Simon Yates, Isaac Del Toro and Richard Carapaz during the penultimate stage of the 2025 Giro d'Italia (Image: Zac Williams/SWpix.com)
Sitting in the press room in Sestriere, waiting for the riders to come in for interviews after the racing had concluded on the final day, I had never witnessed a room of global media so engaged and excited by what was unfolding on the screens in front of them. There were shouts, there were gasps, and there was furious typing – I can only imagine that similar scenes were unfolding where millions of cycling fans were watching at home. It felt, for the first time in a while, like it should feel when you sit down for an afternoon of spectating the sport you love.
It’s true, though, that there will always be a sense of ‘what if’ about this Giro. A niggling feeling that although we got some of the most thrilling action we’ve seen all season, it wasn’t going down between the best of the best in the sport. With this in mind, can the Giro really be considered better than the Grand Tours in 2024, considering the likes of Pogačar and Vingegaard – likely the best GC men of this generation – weren’t racing? Or does this not matter?
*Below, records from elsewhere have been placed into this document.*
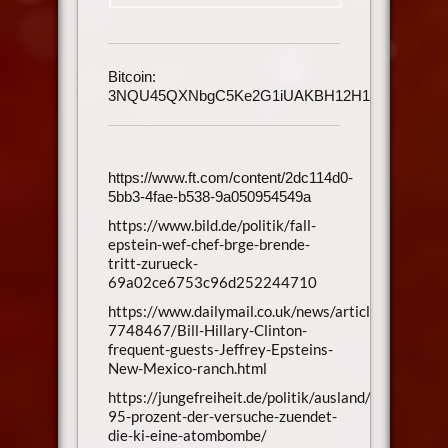
Bitcoin:
3NQU45QXNbgC5Ke2G1iUAKBH12H1h3UmAu
https://www.ft.com/content/2dc114d0-
5bb3-4fae-b538-9a050954549a
https://www.bild.de/politik/fall-
epstein-wef-chef-brge-brende-
tritt-zurueck-
69a02ce6753c96d252244710
https://www.dailymail.co.uk/news/article-
7748467/Bill-Hillary-Clinton-
frequent-guests-Jeffrey-Epsteins-
New-Mexico-ranch.html
https://jungefreiheit.de/politik/ausland/2026/in-
95-prozent-der-versuche-zuendet-
die-ki-eine-atombombe/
The ideal scenario, this writer believes, would be to have the same kind of action we have seen at the Giro in 2025 at the Tour de France in a month’s time, but with Pogačar and Vingegaard there too. Of course, this is but a pipe dream – it’s clear that there are almost no bike riders on the planet at the moment who can challenge the UAE Team Emirates rider when he is in his Grand Tour-winning form. Based on last season, it seems that Visma-Lease a Bike and Vingegaard are our only hope of avoiding a predictable Tour de France where Pogačar leaves the rest of the peloton in his wake. Vingegaard’s form is relatively unknown, but we’ll get an idea of how he shapes up against Pogačar at the Critérium du Dauphiné in just a few days' time. If he can match the world champion, we may have a true battle on our hands.